Why it matters: Discrimination is an important aspect of learning that enables the learner to contact reinforcement. Some forms of discrimination (blue versus green) are fairly easy for most people to master, while other examples of discrimination skills (such as labeling all the countries on a blank word map, or telling the difference between the truth and a lie) can be more challenging.

Generalization 

Definition: Occurs when a variety of stimuli occasion a certain response. generalization occurs across different individuals, environments, and times.

Example in everyday context: Greeting people in a variety of settings, times, and people (cashier at grocery store, librarian, person you pass while jogging, your spouse when they get home from work, etc).

Example in clinical context: A direct support professional is conducting a functional communication training with a client at a residential facility. The client begins to make requests with other direct support professionals who have not conducted the formal training with them. This is generalizations across individuals.

Example in supervision/consultation context: You are studying hard learning your ABA terminology. You begin to use these terms in your everyday language. This is generalization across settings.

Why it matters: Generalization is a critical element of learning. It is the reason why the human species have survived and been able to thrive in different environments. It can be helpful to think of generalization as discrimination’s counterpart. (Discrimination is at play when you select the brown ice cream rather than the white one when you want chocolate, and generalization is what’s involved in having little regard for which brown ice cream you choose, since they are all chocolate.)

Maintenance 

Definition: Following the removal of an intervention, the extent to which a response remains in an individual’s repertoire over time. 

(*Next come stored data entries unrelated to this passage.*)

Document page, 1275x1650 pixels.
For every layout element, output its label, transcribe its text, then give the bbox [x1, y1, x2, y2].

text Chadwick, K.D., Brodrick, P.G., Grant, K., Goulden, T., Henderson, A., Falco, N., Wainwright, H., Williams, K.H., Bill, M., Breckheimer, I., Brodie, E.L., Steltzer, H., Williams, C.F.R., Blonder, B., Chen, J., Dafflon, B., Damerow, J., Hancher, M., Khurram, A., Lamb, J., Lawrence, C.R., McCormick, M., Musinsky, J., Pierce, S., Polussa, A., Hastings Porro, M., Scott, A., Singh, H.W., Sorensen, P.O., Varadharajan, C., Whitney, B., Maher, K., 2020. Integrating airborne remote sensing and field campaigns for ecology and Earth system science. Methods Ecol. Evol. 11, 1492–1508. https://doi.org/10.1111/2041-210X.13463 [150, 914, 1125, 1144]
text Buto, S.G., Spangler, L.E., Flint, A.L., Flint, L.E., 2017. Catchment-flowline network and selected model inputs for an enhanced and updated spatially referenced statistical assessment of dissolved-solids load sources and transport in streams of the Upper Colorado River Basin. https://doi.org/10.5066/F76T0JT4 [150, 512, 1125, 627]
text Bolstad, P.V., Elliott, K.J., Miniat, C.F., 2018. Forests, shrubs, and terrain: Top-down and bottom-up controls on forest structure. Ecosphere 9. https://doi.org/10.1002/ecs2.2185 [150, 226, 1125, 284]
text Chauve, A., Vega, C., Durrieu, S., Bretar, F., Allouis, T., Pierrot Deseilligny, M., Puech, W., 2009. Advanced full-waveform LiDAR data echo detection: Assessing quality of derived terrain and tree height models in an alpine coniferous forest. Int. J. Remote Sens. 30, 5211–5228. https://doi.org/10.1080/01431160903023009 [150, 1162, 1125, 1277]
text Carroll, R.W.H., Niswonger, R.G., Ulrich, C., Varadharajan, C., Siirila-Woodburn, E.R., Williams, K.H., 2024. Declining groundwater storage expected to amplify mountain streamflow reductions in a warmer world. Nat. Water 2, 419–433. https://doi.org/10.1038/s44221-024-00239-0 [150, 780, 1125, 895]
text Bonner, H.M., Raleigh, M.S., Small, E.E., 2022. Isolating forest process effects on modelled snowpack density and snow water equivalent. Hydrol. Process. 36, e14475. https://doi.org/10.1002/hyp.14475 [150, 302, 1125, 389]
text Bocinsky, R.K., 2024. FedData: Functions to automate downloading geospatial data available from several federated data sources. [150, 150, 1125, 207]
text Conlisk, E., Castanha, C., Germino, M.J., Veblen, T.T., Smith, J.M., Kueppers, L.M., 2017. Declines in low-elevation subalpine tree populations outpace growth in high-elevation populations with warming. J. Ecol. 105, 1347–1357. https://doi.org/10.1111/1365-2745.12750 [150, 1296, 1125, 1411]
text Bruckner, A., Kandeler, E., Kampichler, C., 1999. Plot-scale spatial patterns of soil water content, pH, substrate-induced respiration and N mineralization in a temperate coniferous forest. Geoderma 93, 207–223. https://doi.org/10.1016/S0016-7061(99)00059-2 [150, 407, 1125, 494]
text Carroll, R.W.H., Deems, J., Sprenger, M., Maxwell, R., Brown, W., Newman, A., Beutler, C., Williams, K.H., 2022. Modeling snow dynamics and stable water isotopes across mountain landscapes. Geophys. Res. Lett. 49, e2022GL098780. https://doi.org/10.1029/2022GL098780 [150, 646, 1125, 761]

Example in everyday context: A person learns how to ride their bike in their childhood and continue to maintain that skill into adulthood even though they may have not ridden a bike in many years. 

Example in clinical context: A client is taught to read using evidence based interventions, and then maintains the ability to read over many years. 

Example in supervision/consultation context: A supervisor teaches  a group of supervisees how to use Habit Reversal Training/Comprehensive Behavioral Intervention for Tics. The supervisor teaches discrimination between examples and non-examples of each component skill, and supervisees learn to generalize the intervention by practicing across multiple individuals. Months later, the supervisor observes the supervisees demonstrating use of the intervention. The extent to which the skills are being done as taught is the extent to which those skills maintained.

Why it matters: Maintenance of learned skills promotes further learning opportunities since basic skills can be taught, mastered and built upon. It is absolutely crucial to consider naturally occurring reinforcement in the client’s goal environment when programming, since ultimately, we aim for the client’s behavior to maintain over time while relying as much as possible on naturally occurring forms of reinforcement.